真影に潜む幻影に、1 | ナノ



「いってえ…」


フリオニールとは結局引き分けのまま終わった。
本気で来たので自分も本気にならざるを得なかった。そうでなければやられる。
掠り傷ばかりだが、あんなに武器を持ってるのは反則だよな…とバッツは思っていた。
フリオニールを吹っ飛ばして斬りかかった自分が言えることでもないが。
軽く自分で手当てをし、患部にポーションをかけておいた。
頭を冷やすために散歩がてら行ったのに、逆に頭に血が上った気がする。
バッツは瓦礫の塔に歩みを進めた。
すると入口に奇妙な組み合わせがいた。
一人はティーダの親父であるジェクト、その背にはティナが負ぶさっていた。
バッツはティナの姿を捉えると、走ってジェクトのところに行く。
それこそぶっ飛ばす勢いで。


「やっと来たか…待ちくたびれた…うおっ!いきなり殴りかかるたあ、何だよ!」
「あんた、何をしたんだ!?」
「俺のせいじゃねーよ!…あれ?俺のせいか?」


今の状況でつっこみなんて出来ない。
バッツは顔をしかめたまま、ティナの様子を見ることにした。
ティナの顔色は悪く、身体に斬り傷があるのを見つけた。


「この傷、あんたがやったんだろ」
「俺も精いっぱいでな…突然暴走したんだよ、この嬢ちゃん」


ジェクトはよいしょっと声に出して、バッツにティナの身体を引き渡した。
バッツは荷物を抱えるように、肩に彼女の身体をかけた。
そしてジェクトの方を見ると、彼の身体には火傷の痕や爪の痕があった。
間違いない、ティナがトランスして襲ったのだろう。
バッツはやはり彼女を一人にするべきではなかった、と思った。
ジェクトは用は済んだと踵を返し、こちらに顔だけ向けた。


「じゃあ、そゆことで。
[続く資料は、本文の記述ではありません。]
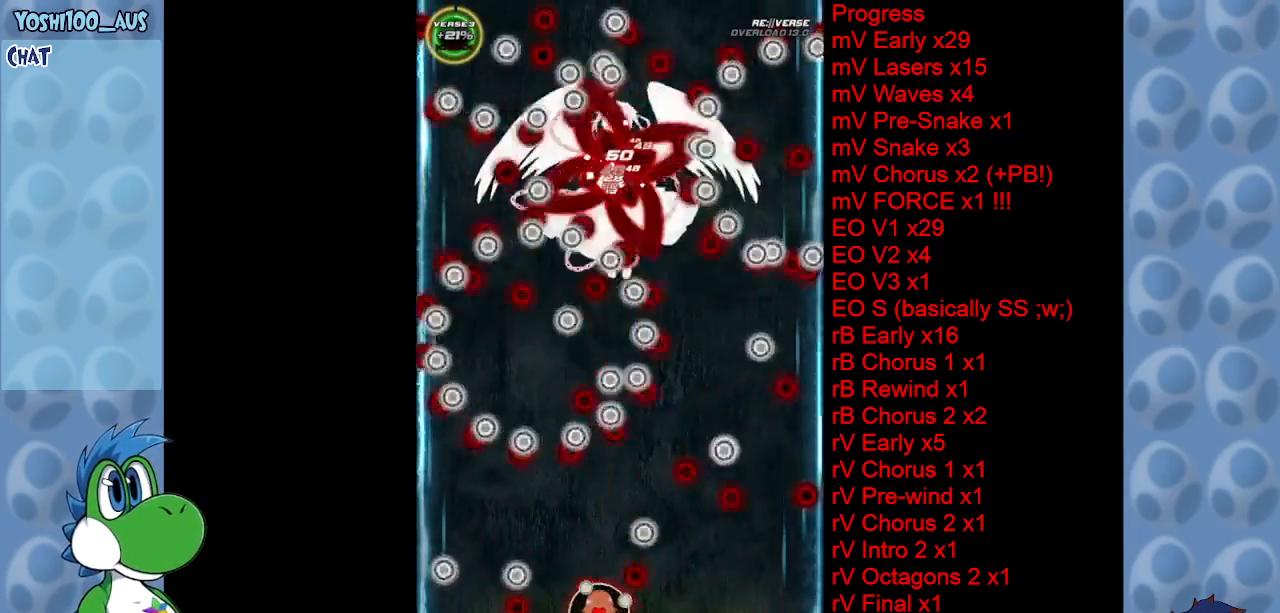
{"keys": ["up"], "events": [[17, "up", "down"], [217, "z", "down"], [367, "z", "up"], [500, "left", "up"]]}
俺も…まあお前さんも疲れてるから、休戦ってことでな」
「ああ……ジェクト」
「なんだよ」


バッツは、ストックのあったポーションをジェクトに投げた。
片手で受け止めると、何の真似だと視線で訴えてきた。


「あんたの分だよ。ティナにポーション使って、自分は回復してないんだろ?」
「どういう風の吹きまわしだ?敵に情けか?」
「どう取っても構わないぜ?」


バッツは片眉を上げて言い放った。
ジェクトはバッツの表情をまじまじと見る。
そのうちに、声を出して笑った。


「ははっ、おめえは正気のまんま、俺たちと戦ってるんだな」
「………それが?」
「あいつらは嬢ちゃん同様、お前も操られてるって思ってる奴らが多くてな」


いきなりカオスの手先になれば、そう思うのも当然かもしれない。
しかし、カオス側にいることは自分で選んだ道だった。


「これはあくまで俺の予想だが…おめえは嬢ちゃんを人質に…」
「可能性の話をしたって仕方ないだろ?」
「…ま、そうだな」


バッツはジェクトの言葉を遮り、ジェクトは後ろ頭を掻いていた。
ポーションを持って帰ろうとしたジェクトは、ふと足を止めて独り言のように呟いた。


「これはおっさんの独り言だから、気にしないでくれ」
「…?」
「愛する女と世界、どちらか選ぶなら、俺は迷わず前者を取るね」
「……」
「じゃあな。おめえの名前を呼んでたし、大事にしてやれよ」


ジェクトは今度こそぺたぺたと歩いていってしまった。
名前を呼んでいた、というのはどういうことなのか分からない。
バッツはティナの体温を感じながら、ぼそりと呟く。


「仲間一人と他の仲間、それに世界を天秤にかけても…そう言えるのか…?」


答える者は、もちろんいなかった。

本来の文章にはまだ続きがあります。